Let $G$ a finite group without order elements $3$. Suppose
$$(ab)^3=a^3b^3$$
for all $a,b \in G$
Let $a \in G$. Demonstrate that there is $x \in G$ such as $x^3=a$
My attempt:
Since the group has no elements of order $3$, then
$$x^3=e \Longrightarrow x=e$$
Let $a,b \in G$ such as $a^3=b^3$
$$a^3=b^3 \Rightarrow a^3b^{-3}=e \Rightarrow (ab^{-1})^3=e$$
Therefore $ab^{-1}=e \Rightarrow a=b$
This means that no two cubes of different elements are equal.
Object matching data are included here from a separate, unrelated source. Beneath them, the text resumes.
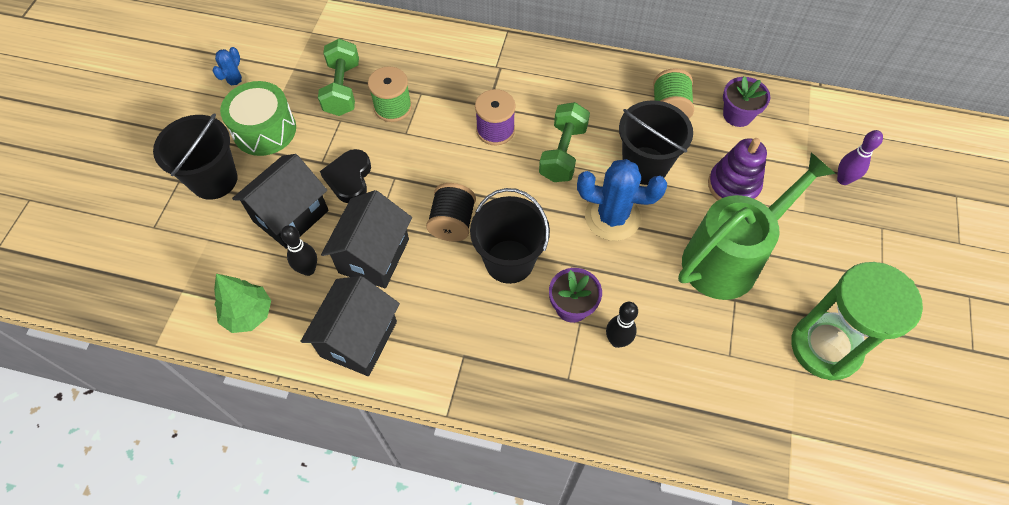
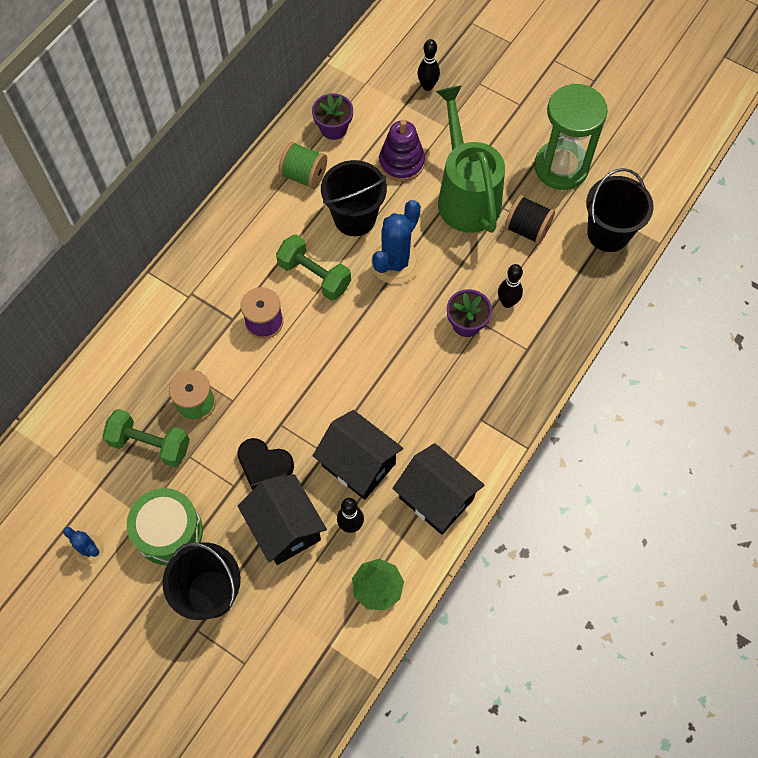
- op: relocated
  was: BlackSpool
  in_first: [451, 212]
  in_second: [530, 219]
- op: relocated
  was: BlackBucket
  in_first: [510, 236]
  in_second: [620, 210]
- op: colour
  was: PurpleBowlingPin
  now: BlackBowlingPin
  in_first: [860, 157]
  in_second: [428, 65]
So if we cube all $n$ elements in the group we get $n$ different results. Hence every element of the group must be a cube.
Let $a \in G$, every element of the group must be a cube, then for $x \in G$
$$x^3=a$$
Is my attempt correct?
Other attempt:
Let $a \in G$ and $m=\text{ord}(a)$ Since the group has no elements of order $3$, then $m$ is not divisible by $3$, thus $\text{gdc}(m,3)=1$ by Bezout's Theorem exist $s,p \in \mathbb{Z}$ such as $ms+3p=1$,
$$a=a^1=a^{ms+3p}=a^{ms}a^{3p}=(a^m)^s(a^p)^3=e^s(a^p)^3=(a^p)^3$$
If $x=a^p$ then $x^3=a$, $x \in G$ because $a^p \in G$
Is my other attempt correct?